Hubert Selby, Jr.: It/ll Be Better Tomorrow
Studio: Eclectic
Rated: NONE
WorkNameSort: Hubert Selby, Jr.: It/ll Be Better Tomorrow

It/ll Be Better Tomorrow, Michael W. Dean and Kenneth Shiffrin’s loving tribute to cult author Hubert Selby Jr., suffers from a frustrating tendency common in cinematic biographies: It takes the unpredictable, unusual life of an American maverick and banally molds it into a safe and familiar structure. According to the appreciative theories and reflections in this documentary, you’ll be convinced Selby is the most important person to hold a pen since Shakespeare, revitalizing American literature with an idiosyncratic style that transcended mere content to reject the established norms of grammatical form (hence the backslash in place of the apostrophe in the film’s title, a recurrence in Selby’s jazz-like prose). Certainly drug-addled bestsellers like Irvine Welsh’s Trainspotting and James Frey’s A Million Little Pieces, among others, wouldn’t exist without the seedy novel that paved for the way for the rest of the world’s junkie-lit, Selby’s Last Exit to Brooklyn.

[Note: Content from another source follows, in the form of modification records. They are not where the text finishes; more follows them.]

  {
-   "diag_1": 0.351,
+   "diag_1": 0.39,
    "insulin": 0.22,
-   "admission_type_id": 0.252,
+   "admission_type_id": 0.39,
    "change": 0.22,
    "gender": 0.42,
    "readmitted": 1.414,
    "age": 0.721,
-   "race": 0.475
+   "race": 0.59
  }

A figure this important and influential deserves a cinematic rendering just as rule-breaking. Alas, as polished, informative and heartfelt as It/ll Be Better Tomorrow is, this obsequious hagiography is probably not the kind of film its subject would ultimately approve of. You know the kind of documentary this is ‘ voice-over narration by a sorta- kindred spirit (Robert Downey Jr.), yellowed photos of Selby as a child, book jackets fading into each other, talking heads fawning over their experiences working with the subject, clips from the film adaptations of Selby’s works and archival interviews of Selby himself, all cleanly collaged and packaged for fast and forgettable consumption. At its worst, a few moments of ill-advised special effects and a cameraman’s inability to properly frame one of the interviewees bring an out-of-tune amateurism to an otherwise cookie-cutter formula.

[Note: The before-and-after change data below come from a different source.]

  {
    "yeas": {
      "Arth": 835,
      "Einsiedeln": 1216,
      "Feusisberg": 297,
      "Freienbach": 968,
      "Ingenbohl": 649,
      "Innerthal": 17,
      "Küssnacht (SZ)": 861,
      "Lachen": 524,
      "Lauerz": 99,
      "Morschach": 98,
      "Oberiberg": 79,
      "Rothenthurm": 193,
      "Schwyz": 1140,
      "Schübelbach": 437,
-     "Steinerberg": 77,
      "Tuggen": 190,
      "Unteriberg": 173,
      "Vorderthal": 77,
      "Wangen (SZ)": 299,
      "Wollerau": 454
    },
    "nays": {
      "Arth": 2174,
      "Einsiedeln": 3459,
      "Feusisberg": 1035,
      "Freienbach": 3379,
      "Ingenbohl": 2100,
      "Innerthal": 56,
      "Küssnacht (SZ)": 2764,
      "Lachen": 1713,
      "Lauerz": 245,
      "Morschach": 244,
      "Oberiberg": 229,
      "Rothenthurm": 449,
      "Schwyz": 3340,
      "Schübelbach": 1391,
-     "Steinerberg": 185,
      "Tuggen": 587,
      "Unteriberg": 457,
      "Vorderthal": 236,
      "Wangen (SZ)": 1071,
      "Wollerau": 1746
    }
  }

Not that the movie isn’t entertaining; many of the anecdotes shared by Ellen Burstyn, Lou Reed, Jerry Stahl, Nick Tosches and others illuminate the author’s demeanor and worldview. The film hops smoothly from subject to subject: his alcoholism and drug addiction, his doctor-defying long life, his literary inspiration, his notoriety abroad compared to his domestic neglect. Its most fascinating section deals with Selby’s grammatical innovations, and includes insightful observations by literature professors and publishing industry brethren. A newcomer to Selby before viewing this documentary, I now want to immerse myself in his work, wholly convinced that he was the Godard of literature. In this way, It/ll Be Better Tomorrow succeeds, but his legion of fans will likely want something a little more challenging.